Which lines in the listing below contain the word "Left"? Copy each one.

*Given information:*
__________

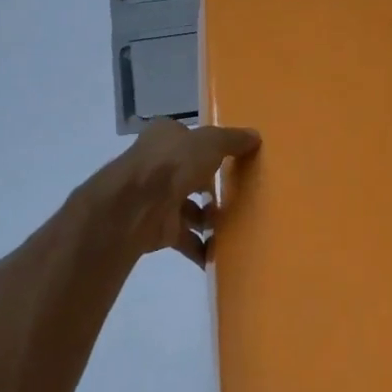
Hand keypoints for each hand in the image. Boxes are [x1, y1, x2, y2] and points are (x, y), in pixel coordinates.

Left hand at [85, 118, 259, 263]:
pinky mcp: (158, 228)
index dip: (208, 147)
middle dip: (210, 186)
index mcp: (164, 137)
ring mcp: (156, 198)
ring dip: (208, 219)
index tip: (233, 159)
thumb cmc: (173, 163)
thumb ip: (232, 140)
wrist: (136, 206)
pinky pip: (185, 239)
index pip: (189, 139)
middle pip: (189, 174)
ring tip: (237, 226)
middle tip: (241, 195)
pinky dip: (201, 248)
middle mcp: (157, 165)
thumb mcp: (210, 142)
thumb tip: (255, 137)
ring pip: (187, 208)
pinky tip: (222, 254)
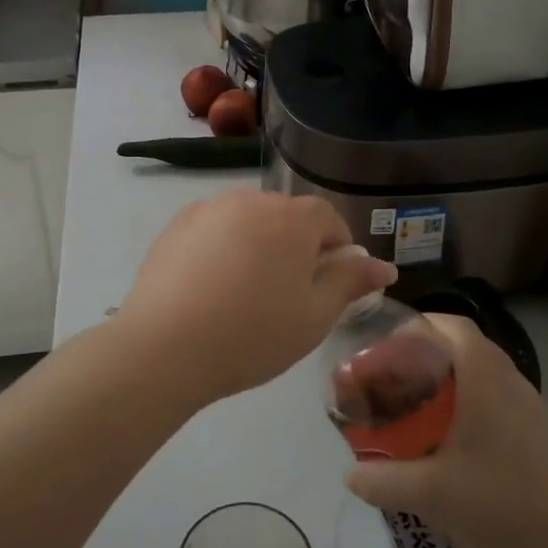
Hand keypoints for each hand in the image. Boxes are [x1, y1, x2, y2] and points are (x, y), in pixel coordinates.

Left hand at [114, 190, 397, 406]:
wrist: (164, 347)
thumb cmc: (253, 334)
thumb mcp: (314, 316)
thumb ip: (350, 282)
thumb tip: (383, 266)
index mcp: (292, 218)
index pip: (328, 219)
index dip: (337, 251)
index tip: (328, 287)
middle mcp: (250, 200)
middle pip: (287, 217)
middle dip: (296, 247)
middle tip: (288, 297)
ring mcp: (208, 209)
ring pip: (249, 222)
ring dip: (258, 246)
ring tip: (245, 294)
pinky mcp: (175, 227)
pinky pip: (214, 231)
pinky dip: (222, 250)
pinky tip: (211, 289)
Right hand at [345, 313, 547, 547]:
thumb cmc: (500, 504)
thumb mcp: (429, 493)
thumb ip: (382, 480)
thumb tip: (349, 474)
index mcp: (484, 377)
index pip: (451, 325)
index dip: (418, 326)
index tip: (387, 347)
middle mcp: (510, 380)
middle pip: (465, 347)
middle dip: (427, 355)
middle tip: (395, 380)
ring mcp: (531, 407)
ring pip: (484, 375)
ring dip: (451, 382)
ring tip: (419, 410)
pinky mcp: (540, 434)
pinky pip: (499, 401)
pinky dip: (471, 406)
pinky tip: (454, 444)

__________

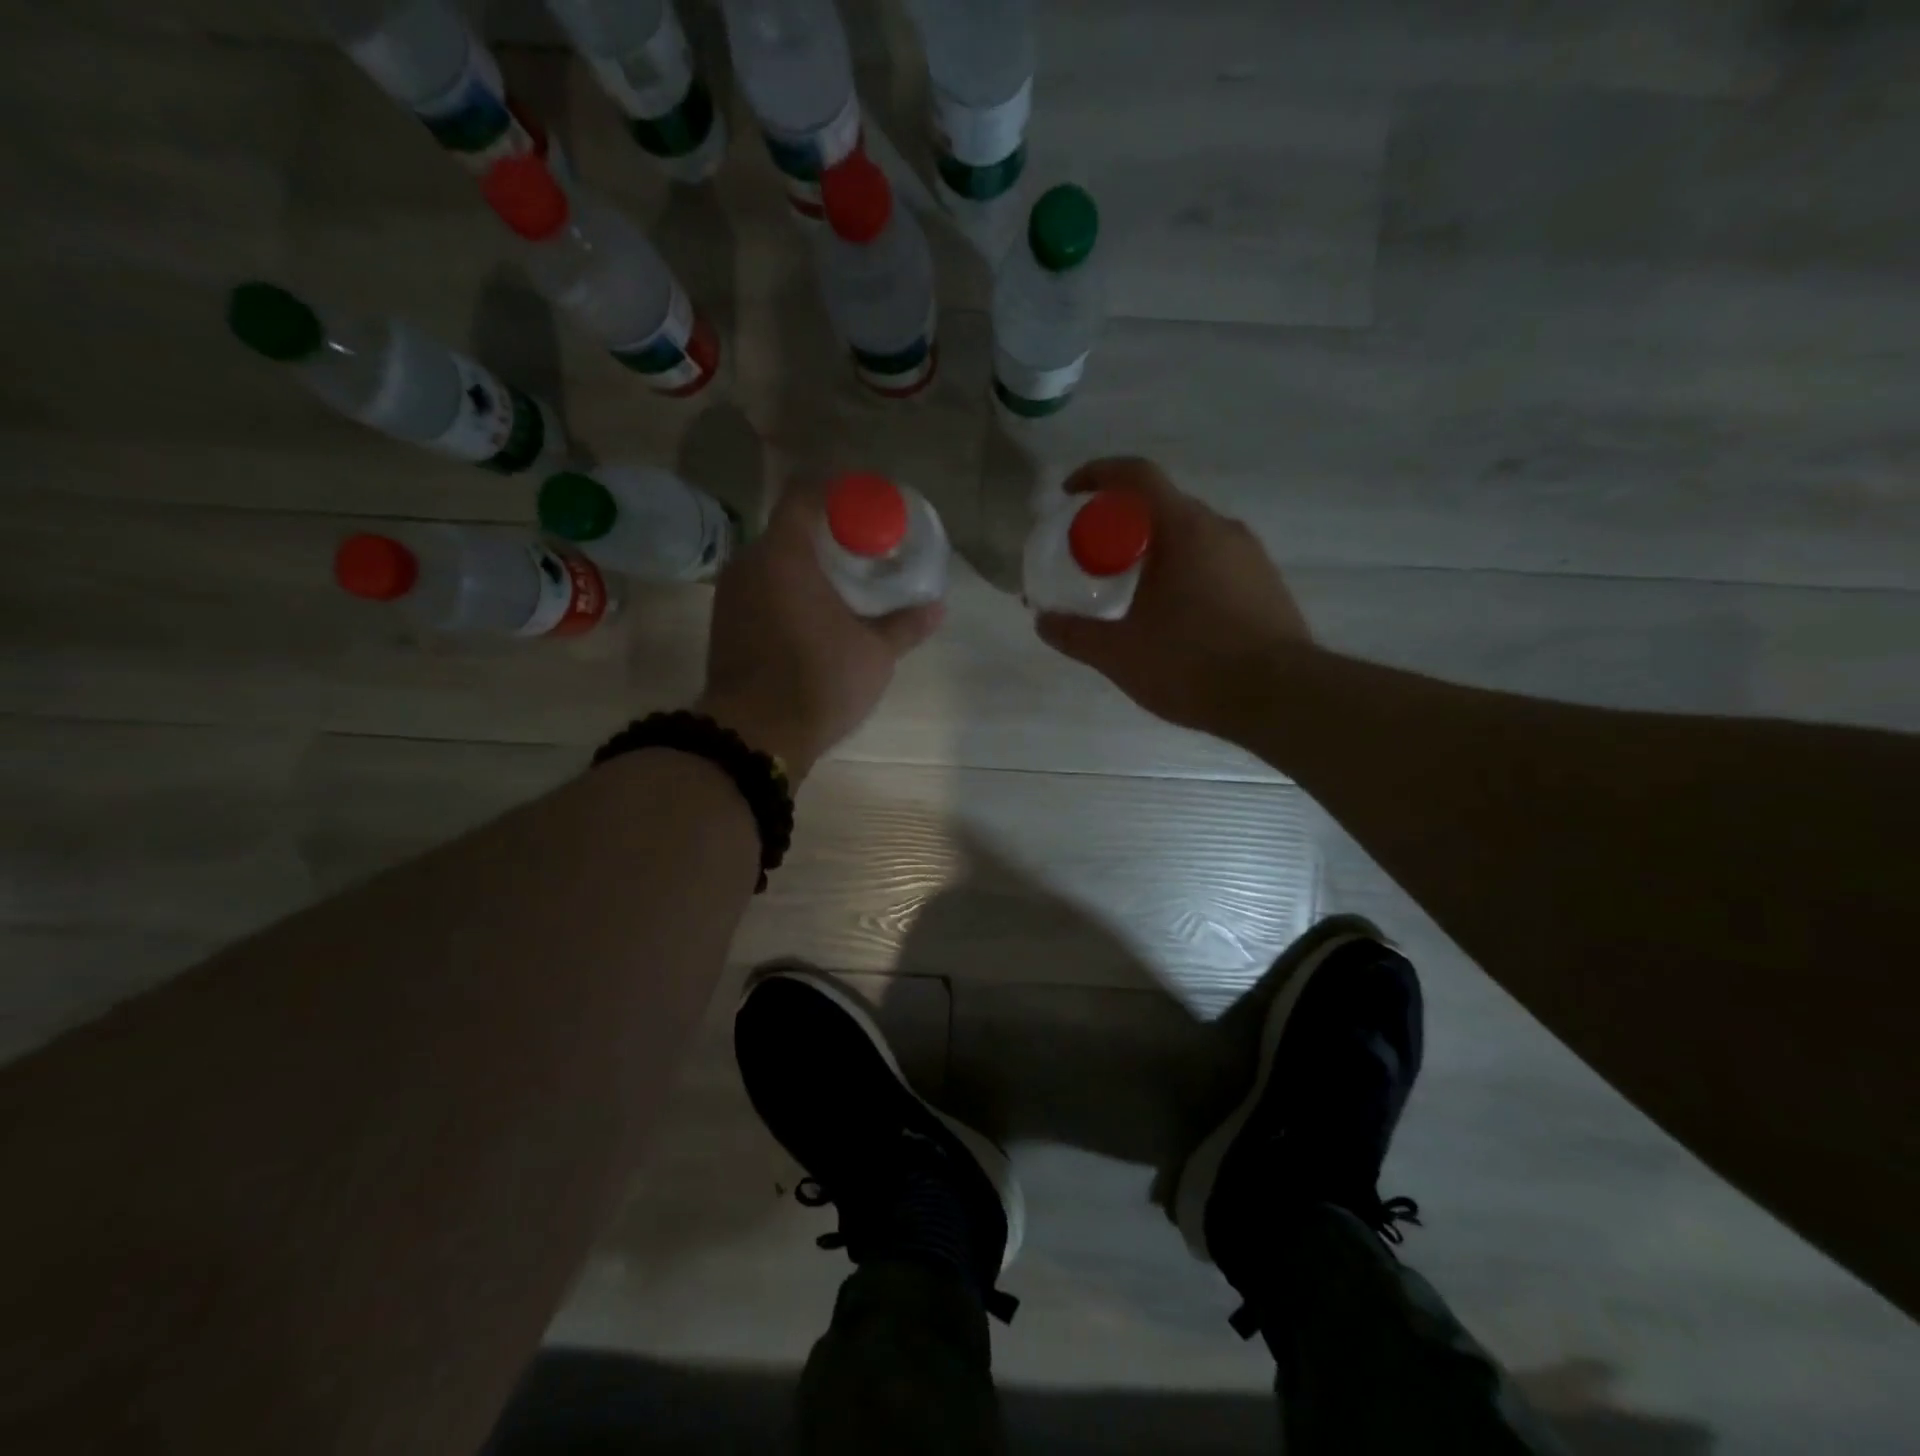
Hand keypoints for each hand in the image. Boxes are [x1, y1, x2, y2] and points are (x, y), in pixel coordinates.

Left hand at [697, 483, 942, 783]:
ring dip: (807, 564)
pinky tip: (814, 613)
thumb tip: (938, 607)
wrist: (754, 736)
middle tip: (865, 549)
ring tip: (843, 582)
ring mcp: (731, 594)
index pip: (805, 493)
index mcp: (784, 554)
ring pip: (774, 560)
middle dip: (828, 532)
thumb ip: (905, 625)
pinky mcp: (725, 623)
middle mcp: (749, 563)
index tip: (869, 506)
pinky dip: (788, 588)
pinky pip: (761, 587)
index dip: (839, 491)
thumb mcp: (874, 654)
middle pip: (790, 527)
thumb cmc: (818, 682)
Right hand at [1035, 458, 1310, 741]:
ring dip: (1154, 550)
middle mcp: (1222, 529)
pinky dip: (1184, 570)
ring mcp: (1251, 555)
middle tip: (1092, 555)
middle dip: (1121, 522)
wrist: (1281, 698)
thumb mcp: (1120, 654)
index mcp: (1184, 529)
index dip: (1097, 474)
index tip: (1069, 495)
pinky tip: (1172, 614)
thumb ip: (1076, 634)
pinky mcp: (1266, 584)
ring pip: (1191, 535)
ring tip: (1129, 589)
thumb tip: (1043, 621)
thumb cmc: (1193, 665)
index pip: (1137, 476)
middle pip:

__________

*Exercise output:*
Left hand at [85, 118, 259, 263]:
Left hand at [114, 190, 397, 406]:
Left hand at [697, 483, 942, 783]:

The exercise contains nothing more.